U.S. troops have launched new raids around the northern Iraqi city of Mosul, arresting suspected insurgents and seizing weapons in an effort to secure the city for the January 30th vote.

South of Mosul, in Samarra, at least three Iraqi soldiers were killed in a roadside bombing today (Thursday). And further south, in Basra, several British troops and Iraqi civilians were injured in an explosion near a British base.

Meanwhile, British and Swedish officials are trying to confirm an Internet posting from a militant group (Army of Ansar al-Sunna) which claims to have kidnapped and killed a Briton and a Swede near the city of Beiji. In the same area Wednesday, officials said a Briton and an Iraqi were killed after their car was ambushed. A Brazilian is also missing.

And Chinese officials are working to win the release of eight Chinese hostages whose kidnappers have threatened to execute them today (Thursday).

Terrorist mastermind Abu Musab al-Zarqawi has apparently surfaced in an audiotape on the Internet, seeking to further divide Iraq's Sunnis and Shi'ites 10 days before national elections.

The 75-minute-long statement took aim at the country's ascendant Shi'ites, who are expected to win a majority of seats in the transitional assembly.

In the tape, Zarqawi accuses their highest religious authority, Grand Ayatollah Ali al-Sistani, of approving November's U.S.-led invasion to crush insurgents hiding in the Sunni stronghold of Fallujah.

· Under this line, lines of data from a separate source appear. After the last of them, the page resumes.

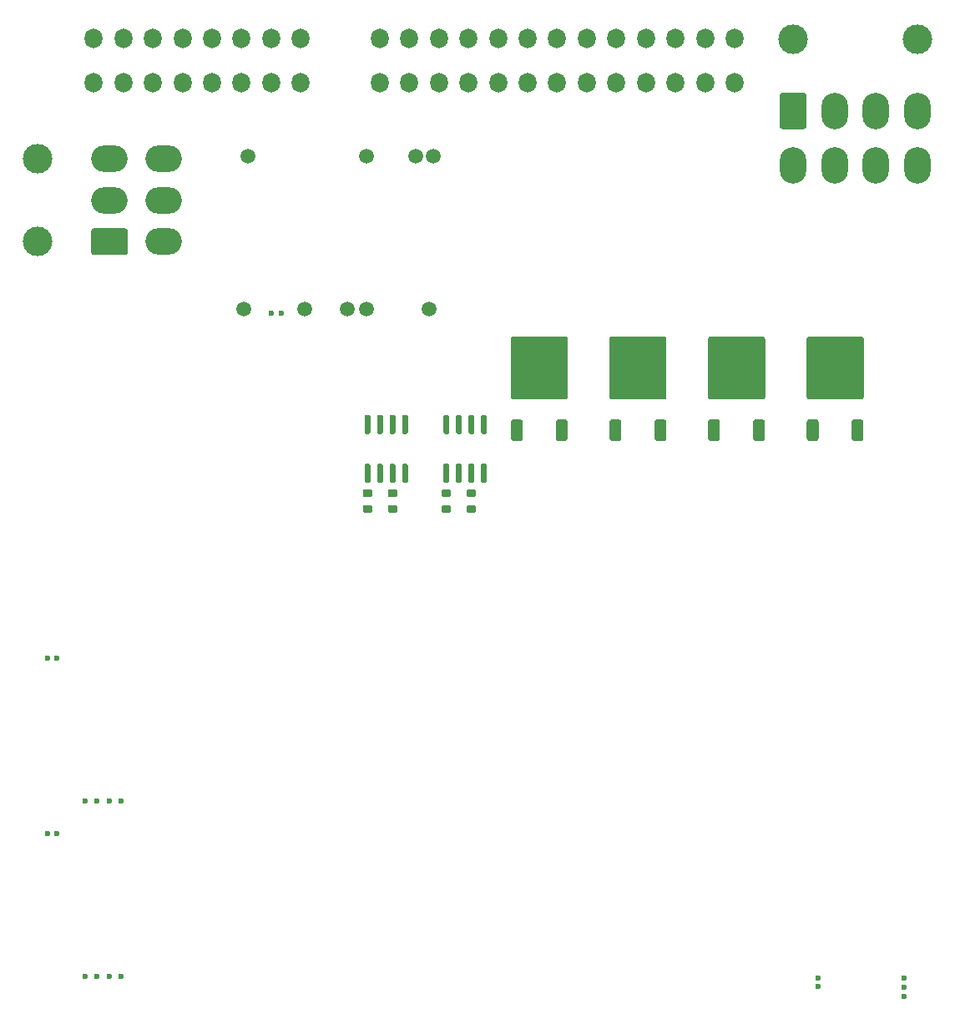
<source format=gts>
G04 #@! TF.GenerationSoftware,KiCad,Pcbnew,8.0.9-8.0.9-0~ubuntu24.04.1*
G04 #@! TF.CreationDate,2025-06-27T12:52:10+00:00*
G04 #@! TF.ProjectId,EP91Starlet,45503931-5374-4617-926c-65742e6b6963,rev?*
G04 #@! TF.SameCoordinates,Original*
G04 #@! TF.FileFunction,Soldermask,Top*
G04 #@! TF.FilePolarity,Negative*
%FSLAX46Y46*%
G04 Gerber Fmt 4.6, Leading zero omitted, Abs format (unit mm)*
G04 Created by KiCad (PCBNEW 8.0.9-8.0.9-0~ubuntu24.04.1) date 2025-06-27 12:52:10*
%MOMM*%
%LPD*%
G01*
G04 APERTURE LIST*
%ADD10C,3.000000*%
%ADD11O,2.700000X3.700000*%
%ADD12C,0.600000*%
%ADD13C,1.500000*%
%ADD14O,1.800000X2.000000*%
%ADD15O,3.700000X2.700000*%
G04 APERTURE END LIST*
D10*
G04 #@! TO.C,J1*
X78976000Y98068000D03*
X91576000Y98068000D03*
G36*
G01*
X77626000Y89168001D02*
X77626000Y92367999D01*
G75*
G02*
X77876001Y92618000I250001J0D01*
G01*
X80075999Y92618000D01*
G75*
G02*
X80326000Y92367999I0J-250001D01*
G01*
X80326000Y89168001D01*
G75*
G02*
X80075999Y88918000I-250001J0D01*
G01*
X77876001Y88918000D01*
G75*
G02*
X77626000Y89168001I0J250001D01*
G01*
G37*
D11*
X83176000Y90768000D03*
X87376000Y90768000D03*
X91576000Y90768000D03*
X78976000Y85268000D03*
X83176000Y85268000D03*
X87376000Y85268000D03*
X91576000Y85268000D03*
G04 #@! TD*
D12*
G04 #@! TO.C,M1*
X8395500Y20834000D03*
X7195500Y20834000D03*
X9595500Y20834000D03*
X10795500Y20834000D03*
X4335500Y35259000D03*
X3335500Y35259000D03*
G04 #@! TD*
G04 #@! TO.C,R1*
G36*
G01*
X38745000Y50060000D02*
X37965000Y50060000D01*
G75*
G02*
X37895000Y50130000I0J70000D01*
G01*
X37895000Y50690000D01*
G75*
G02*
X37965000Y50760000I70000J0D01*
G01*
X38745000Y50760000D01*
G75*
G02*
X38815000Y50690000I0J-70000D01*
G01*
X38815000Y50130000D01*
G75*
G02*
X38745000Y50060000I-70000J0D01*
G01*
G37*
G36*
G01*
X38745000Y51660000D02*
X37965000Y51660000D01*
G75*
G02*
X37895000Y51730000I0J70000D01*
G01*
X37895000Y52290000D01*
G75*
G02*
X37965000Y52360000I70000J0D01*
G01*
X38745000Y52360000D01*
G75*
G02*
X38815000Y52290000I0J-70000D01*
G01*
X38815000Y51730000D01*
G75*
G02*
X38745000Y51660000I-70000J0D01*
G01*
G37*
G04 #@! TD*
G04 #@! TO.C,Q2*
G36*
G01*
X61315000Y57300000D02*
X60615000Y57300000D01*
G75*
G02*
X60365000Y57550000I0J250000D01*
G01*
X60365000Y59250000D01*
G75*
G02*
X60615000Y59500000I250000J0D01*
G01*
X61315000Y59500000D01*
G75*
G02*
X61565000Y59250000I0J-250000D01*
G01*
X61565000Y57550000D01*
G75*
G02*
X61315000Y57300000I-250000J0D01*
G01*
G37*
G36*
G01*
X65895003Y61500000D02*
X60594997Y61500000D01*
G75*
G02*
X60345000Y61749997I0J249997D01*
G01*
X60345000Y67650003D01*
G75*
G02*
X60594997Y67900000I249997J0D01*
G01*
X65895003Y67900000D01*
G75*
G02*
X66145000Y67650003I0J-249997D01*
G01*
X66145000Y61749997D01*
G75*
G02*
X65895003Y61500000I-249997J0D01*
G01*
G37*
G36*
G01*
X65875000Y57300000D02*
X65175000Y57300000D01*
G75*
G02*
X64925000Y57550000I0J250000D01*
G01*
X64925000Y59250000D01*
G75*
G02*
X65175000Y59500000I250000J0D01*
G01*
X65875000Y59500000D01*
G75*
G02*
X66125000Y59250000I0J-250000D01*
G01*
X66125000Y57550000D01*
G75*
G02*
X65875000Y57300000I-250000J0D01*
G01*
G37*
G04 #@! TD*
G04 #@! TO.C,Q1*
G36*
G01*
X51315000Y57300000D02*
X50615000Y57300000D01*
G75*
G02*
X50365000Y57550000I0J250000D01*
G01*
X50365000Y59250000D01*
G75*
G02*
X50615000Y59500000I250000J0D01*
G01*
X51315000Y59500000D01*
G75*
G02*
X51565000Y59250000I0J-250000D01*
G01*
X51565000Y57550000D01*
G75*
G02*
X51315000Y57300000I-250000J0D01*
G01*
G37*
G36*
G01*
X55895003Y61500000D02*
X50594997Y61500000D01*
G75*
G02*
X50345000Y61749997I0J249997D01*
G01*
X50345000Y67650003D01*
G75*
G02*
X50594997Y67900000I249997J0D01*
G01*
X55895003Y67900000D01*
G75*
G02*
X56145000Y67650003I0J-249997D01*
G01*
X56145000Y61749997D01*
G75*
G02*
X55895003Y61500000I-249997J0D01*
G01*
G37*
G36*
G01*
X55875000Y57300000D02*
X55175000Y57300000D01*
G75*
G02*
X54925000Y57550000I0J250000D01*
G01*
X54925000Y59250000D01*
G75*
G02*
X55175000Y59500000I250000J0D01*
G01*
X55875000Y59500000D01*
G75*
G02*
X56125000Y59250000I0J-250000D01*
G01*
X56125000Y57550000D01*
G75*
G02*
X55875000Y57300000I-250000J0D01*
G01*
G37*
G04 #@! TD*
D13*
G04 #@! TO.C,M6*
X42080000Y70698003D03*
X35680003Y70698003D03*
X33780000Y70698003D03*
X29480000Y70698003D03*
D12*
X27080003Y70248004D03*
X26080002Y70248004D03*
D13*
X23230000Y70698003D03*
X42530002Y86198000D03*
X40680003Y86198000D03*
X35730000Y86198000D03*
X23680002Y86198000D03*
G04 #@! TD*
G04 #@! TO.C,R2*
G36*
G01*
X46745000Y50060000D02*
X45965000Y50060000D01*
G75*
G02*
X45895000Y50130000I0J70000D01*
G01*
X45895000Y50690000D01*
G75*
G02*
X45965000Y50760000I70000J0D01*
G01*
X46745000Y50760000D01*
G75*
G02*
X46815000Y50690000I0J-70000D01*
G01*
X46815000Y50130000D01*
G75*
G02*
X46745000Y50060000I-70000J0D01*
G01*
G37*
G36*
G01*
X46745000Y51660000D02*
X45965000Y51660000D01*
G75*
G02*
X45895000Y51730000I0J70000D01*
G01*
X45895000Y52290000D01*
G75*
G02*
X45965000Y52360000I70000J0D01*
G01*
X46745000Y52360000D01*
G75*
G02*
X46815000Y52290000I0J-70000D01*
G01*
X46815000Y51730000D01*
G75*
G02*
X46745000Y51660000I-70000J0D01*
G01*
G37*
G04 #@! TD*
D12*
G04 #@! TO.C,M5*
X8395500Y3054000D03*
X7195500Y3054000D03*
X9595500Y3054000D03*
X10795500Y3054000D03*
X4335500Y17479000D03*
X3335500Y17479000D03*
G04 #@! TD*
D14*
G04 #@! TO.C,U1*
X8056000Y93650000D03*
X11056000Y93650000D03*
X14056000Y93650000D03*
X17056000Y93650000D03*
X20056000Y93650000D03*
X23056000Y93650000D03*
X26056000Y93650000D03*
X29056000Y93650000D03*
X37056000Y93650000D03*
X40056000Y93650000D03*
X43056000Y93650000D03*
X46056000Y93650000D03*
X49056000Y93650000D03*
X52056000Y93650000D03*
X55056000Y93650000D03*
X58056000Y93650000D03*
X61056000Y93650000D03*
X64056000Y93650000D03*
X67056000Y93650000D03*
X70056000Y93650000D03*
X73056000Y93650000D03*
X73056000Y98150000D03*
X70056000Y98150000D03*
X67056000Y98150000D03*
X64056000Y98150000D03*
X61056000Y98150000D03*
X58056000Y98150000D03*
X55056000Y98150000D03*
X52056000Y98150000D03*
X49056000Y98150000D03*
X46056000Y98150000D03*
X43056000Y98150000D03*
X40056000Y98150000D03*
X37056000Y98150000D03*
X29056000Y98150000D03*
X26056000Y98150000D03*
X23056000Y98150000D03*
X20056000Y98150000D03*
X17056000Y98150000D03*
X14056000Y98150000D03*
X11056000Y98150000D03*
X8056000Y98150000D03*
G04 #@! TD*
D10*
G04 #@! TO.C,J2*
X2352000Y77512000D03*
X2352000Y85912000D03*
G36*
G01*
X11251999Y76162000D02*
X8052001Y76162000D01*
G75*
G02*
X7802000Y76412001I0J250001D01*
G01*
X7802000Y78611999D01*
G75*
G02*
X8052001Y78862000I250001J0D01*
G01*
X11251999Y78862000D01*
G75*
G02*
X11502000Y78611999I0J-250001D01*
G01*
X11502000Y76412001D01*
G75*
G02*
X11251999Y76162000I-250001J0D01*
G01*
G37*
D15*
X9652000Y81712000D03*
X9652000Y85912000D03*
X15152000Y77512000D03*
X15152000Y81712000D03*
X15152000Y85912000D03*
G04 #@! TD*
G04 #@! TO.C,U3*
G36*
G01*
X43965000Y53067000D02*
X43665000Y53067000D01*
G75*
G02*
X43515000Y53217000I0J150000D01*
G01*
X43515000Y54867000D01*
G75*
G02*
X43665000Y55017000I150000J0D01*
G01*
X43965000Y55017000D01*
G75*
G02*
X44115000Y54867000I0J-150000D01*
G01*
X44115000Y53217000D01*
G75*
G02*
X43965000Y53067000I-150000J0D01*
G01*
G37*
G36*
G01*
X45235000Y53067000D02*
X44935000Y53067000D01*
G75*
G02*
X44785000Y53217000I0J150000D01*
G01*
X44785000Y54867000D01*
G75*
G02*
X44935000Y55017000I150000J0D01*
G01*
X45235000Y55017000D01*
G75*
G02*
X45385000Y54867000I0J-150000D01*
G01*
X45385000Y53217000D01*
G75*
G02*
X45235000Y53067000I-150000J0D01*
G01*
G37*
G36*
G01*
X46505000Y53067000D02*
X46205000Y53067000D01*
G75*
G02*
X46055000Y53217000I0J150000D01*
G01*
X46055000Y54867000D01*
G75*
G02*
X46205000Y55017000I150000J0D01*
G01*
X46505000Y55017000D01*
G75*
G02*
X46655000Y54867000I0J-150000D01*
G01*
X46655000Y53217000D01*
G75*
G02*
X46505000Y53067000I-150000J0D01*
G01*
G37*
G36*
G01*
X47775000Y53067000D02*
X47475000Y53067000D01*
G75*
G02*
X47325000Y53217000I0J150000D01*
G01*
X47325000Y54867000D01*
G75*
G02*
X47475000Y55017000I150000J0D01*
G01*
X47775000Y55017000D01*
G75*
G02*
X47925000Y54867000I0J-150000D01*
G01*
X47925000Y53217000D01*
G75*
G02*
X47775000Y53067000I-150000J0D01*
G01*
G37*
G36*
G01*
X47775000Y58017000D02*
X47475000Y58017000D01*
G75*
G02*
X47325000Y58167000I0J150000D01*
G01*
X47325000Y59817000D01*
G75*
G02*
X47475000Y59967000I150000J0D01*
G01*
X47775000Y59967000D01*
G75*
G02*
X47925000Y59817000I0J-150000D01*
G01*
X47925000Y58167000D01*
G75*
G02*
X47775000Y58017000I-150000J0D01*
G01*
G37*
G36*
G01*
X46505000Y58017000D02*
X46205000Y58017000D01*
G75*
G02*
X46055000Y58167000I0J150000D01*
G01*
X46055000Y59817000D01*
G75*
G02*
X46205000Y59967000I150000J0D01*
G01*
X46505000Y59967000D01*
G75*
G02*
X46655000Y59817000I0J-150000D01*
G01*
X46655000Y58167000D01*
G75*
G02*
X46505000Y58017000I-150000J0D01*
G01*
G37*
G36*
G01*
X45235000Y58017000D02*
X44935000Y58017000D01*
G75*
G02*
X44785000Y58167000I0J150000D01*
G01*
X44785000Y59817000D01*
G75*
G02*
X44935000Y59967000I150000J0D01*
G01*
X45235000Y59967000D01*
G75*
G02*
X45385000Y59817000I0J-150000D01*
G01*
X45385000Y58167000D01*
G75*
G02*
X45235000Y58017000I-150000J0D01*
G01*
G37*
G36*
G01*
X43965000Y58017000D02*
X43665000Y58017000D01*
G75*
G02*
X43515000Y58167000I0J150000D01*
G01*
X43515000Y59817000D01*
G75*
G02*
X43665000Y59967000I150000J0D01*
G01*
X43965000Y59967000D01*
G75*
G02*
X44115000Y59817000I0J-150000D01*
G01*
X44115000Y58167000D01*
G75*
G02*
X43965000Y58017000I-150000J0D01*
G01*
G37*
G04 #@! TD*
D12*
G04 #@! TO.C,M3*
X90202000Y2880000D03*
X90202000Y1930000D03*
X90202000Y980002D03*
X81502000Y1980000D03*
X81502000Y2880000D03*
G04 #@! TD*
G04 #@! TO.C,Q3*
G36*
G01*
X71315000Y57300000D02*
X70615000Y57300000D01*
G75*
G02*
X70365000Y57550000I0J250000D01*
G01*
X70365000Y59250000D01*
G75*
G02*
X70615000Y59500000I250000J0D01*
G01*
X71315000Y59500000D01*
G75*
G02*
X71565000Y59250000I0J-250000D01*
G01*
X71565000Y57550000D01*
G75*
G02*
X71315000Y57300000I-250000J0D01*
G01*
G37*
G36*
G01*
X75895003Y61500000D02*
X70594997Y61500000D01*
G75*
G02*
X70345000Y61749997I0J249997D01*
G01*
X70345000Y67650003D01*
G75*
G02*
X70594997Y67900000I249997J0D01*
G01*
X75895003Y67900000D01*
G75*
G02*
X76145000Y67650003I0J-249997D01*
G01*
X76145000Y61749997D01*
G75*
G02*
X75895003Y61500000I-249997J0D01*
G01*
G37*
G36*
G01*
X75875000Y57300000D02*
X75175000Y57300000D01*
G75*
G02*
X74925000Y57550000I0J250000D01*
G01*
X74925000Y59250000D01*
G75*
G02*
X75175000Y59500000I250000J0D01*
G01*
X75875000Y59500000D01*
G75*
G02*
X76125000Y59250000I0J-250000D01*
G01*
X76125000Y57550000D01*
G75*
G02*
X75875000Y57300000I-250000J0D01*
G01*
G37*
G04 #@! TD*
G04 #@! TO.C,U2*
G36*
G01*
X35965000Y53067000D02*
X35665000Y53067000D01*
G75*
G02*
X35515000Y53217000I0J150000D01*
G01*
X35515000Y54867000D01*
G75*
G02*
X35665000Y55017000I150000J0D01*
G01*
X35965000Y55017000D01*
G75*
G02*
X36115000Y54867000I0J-150000D01*
G01*
X36115000Y53217000D01*
G75*
G02*
X35965000Y53067000I-150000J0D01*
G01*
G37*
G36*
G01*
X37235000Y53067000D02*
X36935000Y53067000D01*
G75*
G02*
X36785000Y53217000I0J150000D01*
G01*
X36785000Y54867000D01*
G75*
G02*
X36935000Y55017000I150000J0D01*
G01*
X37235000Y55017000D01*
G75*
G02*
X37385000Y54867000I0J-150000D01*
G01*
X37385000Y53217000D01*
G75*
G02*
X37235000Y53067000I-150000J0D01*
G01*
G37*
G36*
G01*
X38505000Y53067000D02*
X38205000Y53067000D01*
G75*
G02*
X38055000Y53217000I0J150000D01*
G01*
X38055000Y54867000D01*
G75*
G02*
X38205000Y55017000I150000J0D01*
G01*
X38505000Y55017000D01*
G75*
G02*
X38655000Y54867000I0J-150000D01*
G01*
X38655000Y53217000D01*
G75*
G02*
X38505000Y53067000I-150000J0D01*
G01*
G37*
G36*
G01*
X39775000Y53067000D02*
X39475000Y53067000D01*
G75*
G02*
X39325000Y53217000I0J150000D01*
G01*
X39325000Y54867000D01*
G75*
G02*
X39475000Y55017000I150000J0D01*
G01*
X39775000Y55017000D01*
G75*
G02*
X39925000Y54867000I0J-150000D01*
G01*
X39925000Y53217000D01*
G75*
G02*
X39775000Y53067000I-150000J0D01*
G01*
G37*
G36*
G01*
X39775000Y58017000D02*
X39475000Y58017000D01*
G75*
G02*
X39325000Y58167000I0J150000D01*
G01*
X39325000Y59817000D01*
G75*
G02*
X39475000Y59967000I150000J0D01*
G01*
X39775000Y59967000D01*
G75*
G02*
X39925000Y59817000I0J-150000D01*
G01*
X39925000Y58167000D01*
G75*
G02*
X39775000Y58017000I-150000J0D01*
G01*
G37*
G36*
G01*
X38505000Y58017000D02*
X38205000Y58017000D01*
G75*
G02*
X38055000Y58167000I0J150000D01*
G01*
X38055000Y59817000D01*
G75*
G02*
X38205000Y59967000I150000J0D01*
G01*
X38505000Y59967000D01*
G75*
G02*
X38655000Y59817000I0J-150000D01*
G01*
X38655000Y58167000D01*
G75*
G02*
X38505000Y58017000I-150000J0D01*
G01*
G37*
G36*
G01*
X37235000Y58017000D02*
X36935000Y58017000D01*
G75*
G02*
X36785000Y58167000I0J150000D01*
G01*
X36785000Y59817000D01*
G75*
G02*
X36935000Y59967000I150000J0D01*
G01*
X37235000Y59967000D01*
G75*
G02*
X37385000Y59817000I0J-150000D01*
G01*
X37385000Y58167000D01*
G75*
G02*
X37235000Y58017000I-150000J0D01*
G01*
G37*
G36*
G01*
X35965000Y58017000D02*
X35665000Y58017000D01*
G75*
G02*
X35515000Y58167000I0J150000D01*
G01*
X35515000Y59817000D01*
G75*
G02*
X35665000Y59967000I150000J0D01*
G01*
X35965000Y59967000D01*
G75*
G02*
X36115000Y59817000I0J-150000D01*
G01*
X36115000Y58167000D01*
G75*
G02*
X35965000Y58017000I-150000J0D01*
G01*
G37*
G04 #@! TD*
G04 #@! TO.C,R3*
G36*
G01*
X36205000Y50060000D02*
X35425000Y50060000D01*
G75*
G02*
X35355000Y50130000I0J70000D01*
G01*
X35355000Y50690000D01*
G75*
G02*
X35425000Y50760000I70000J0D01*
G01*
X36205000Y50760000D01*
G75*
G02*
X36275000Y50690000I0J-70000D01*
G01*
X36275000Y50130000D01*
G75*
G02*
X36205000Y50060000I-70000J0D01*
G01*
G37*
G36*
G01*
X36205000Y51660000D02*
X35425000Y51660000D01*
G75*
G02*
X35355000Y51730000I0J70000D01*
G01*
X35355000Y52290000D01*
G75*
G02*
X35425000Y52360000I70000J0D01*
G01*
X36205000Y52360000D01*
G75*
G02*
X36275000Y52290000I0J-70000D01*
G01*
X36275000Y51730000D01*
G75*
G02*
X36205000Y51660000I-70000J0D01*
G01*
G37*
G04 #@! TD*
G04 #@! TO.C,R4*
G36*
G01*
X44205000Y50060000D02*
X43425000Y50060000D01*
G75*
G02*
X43355000Y50130000I0J70000D01*
G01*
X43355000Y50690000D01*
G75*
G02*
X43425000Y50760000I70000J0D01*
G01*
X44205000Y50760000D01*
G75*
G02*
X44275000Y50690000I0J-70000D01*
G01*
X44275000Y50130000D01*
G75*
G02*
X44205000Y50060000I-70000J0D01*
G01*
G37*
G36*
G01*
X44205000Y51660000D02*
X43425000Y51660000D01*
G75*
G02*
X43355000Y51730000I0J70000D01*
G01*
X43355000Y52290000D01*
G75*
G02*
X43425000Y52360000I70000J0D01*
G01*
X44205000Y52360000D01*
G75*
G02*
X44275000Y52290000I0J-70000D01*
G01*
X44275000Y51730000D01*
G75*
G02*
X44205000Y51660000I-70000J0D01*
G01*
G37*
G04 #@! TD*
G04 #@! TO.C,Q4*
G36*
G01*
X81315000Y57300000D02*
X80615000Y57300000D01*
G75*
G02*
X80365000Y57550000I0J250000D01*
G01*
X80365000Y59250000D01*
G75*
G02*
X80615000Y59500000I250000J0D01*
G01*
X81315000Y59500000D01*
G75*
G02*
X81565000Y59250000I0J-250000D01*
G01*
X81565000Y57550000D01*
G75*
G02*
X81315000Y57300000I-250000J0D01*
G01*
G37*
G36*
G01*
X85895003Y61500000D02*
X80594997Y61500000D01*
G75*
G02*
X80345000Y61749997I0J249997D01*
G01*
X80345000Y67650003D01*
G75*
G02*
X80594997Y67900000I249997J0D01*
G01*
X85895003Y67900000D01*
G75*
G02*
X86145000Y67650003I0J-249997D01*
G01*
X86145000Y61749997D01*
G75*
G02*
X85895003Y61500000I-249997J0D01*
G01*
G37*
G36*
G01*
X85875000Y57300000D02*
X85175000Y57300000D01*
G75*
G02*
X84925000Y57550000I0J250000D01*
G01*
X84925000Y59250000D01*
G75*
G02*
X85175000Y59500000I250000J0D01*
G01*
X85875000Y59500000D01*
G75*
G02*
X86125000Y59250000I0J-250000D01*
G01*
X86125000Y57550000D01*
G75*
G02*
X85875000Y57300000I-250000J0D01*
G01*
G37*
G04 #@! TD*
M02*

</source>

He also accuses Shi'ites of killing innocents in Fallujah, and claims they fought alongside 800 Israeli soldiers as well as Jordanian troops.

The authenticity of the tape has not been established.

Many of Fallujah's residents fled ahead of November's offensive. The U.S. military said today (Thursday) that the city is now completely reopened and a little more than half of its residents have returned.